Ergänzend dazu richtet Timmer in Kapitel 5 seinen Blick auf die Binnenstruktur des politischen Raumes. In Anlehnung an politikwissenschaftliche Modelle untersucht er den Zusammenhang zwischen dem jeweiligen Verfahren zur Herstellung kollektiv verbindlicher Entscheidungen und den Altersgrenzen politischer Partizipation. Aufgrund der Ausrichtung seiner Arbeit unterscheidet er vor allem zwischen Konsens- und Mehrheitssystemen und ordnet Athen, Sparta und die römische Republik diesen Modellen zu. Wie ein Vergleich zwischen Athen und der römischen Republik zeigt, ist ein Konsenssystem, hier die römische Republik, mit entsprechend hohen Transaktionskosten deutlich stärker darauf angewiesen, bestimmte Gruppen von Entscheidungsfindungsprozessen auszuschließen.

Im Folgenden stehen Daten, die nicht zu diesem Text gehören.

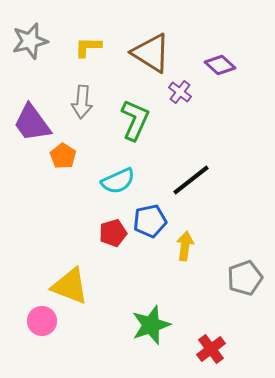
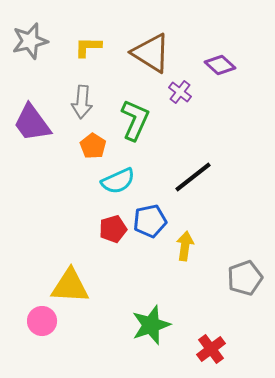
orange pentagon: moved 30 px right, 10 px up
black line: moved 2 px right, 3 px up
red pentagon: moved 4 px up
yellow triangle: rotated 18 degrees counterclockwise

Eine starre Orientierung an modernen politikwissenschaftlichen Modellen birgt, ebenso wie ein dezidiert systemtheoretischer Ansatz, die Gefahr eines allzu schematischen Zugriffs auf historische Gesellschaften. Timmer begegnet diesem methodischen Problem durch eine konkrete Anbindung dieser Modelle an die historischen Gegebenheiten in den untersuchten Gesellschaften.
In Kapitel 6 fasst Timmer seine Ergebnisse noch einmal kurz zusammen, zieht aber keine weiteren Schlüsse.
Die Arbeit kann insgesamt überzeugen und folgt einem klaren methodisch-theoretischen Konzept. Unter dem Schlagwort "Neue Politikgeschichte" bringt Timmer verschiedene heuristische Ansätze zusammen und eröffnet damit neue Perspektiven auf die Altersgrenzen politischer Partizipation in antiken Gesellschaften. Da sich Timmer jedoch ausschließlich mit Athen, Sparta und der römischen Republik beschäftigt, erscheint dieser Titel etwas unglücklich: Auch wenn der Autor seine Auswahl schlüssig begründen kann, lässt der Titel doch einen sehr viel breiteren Blickwinkel erwarten. Die systemtheoretische Ausrichtung der Arbeit ist unverkennbar, erscheint, trotz der genannten Probleme, dem Untersuchungsgegenstand letztlich aber angemessen.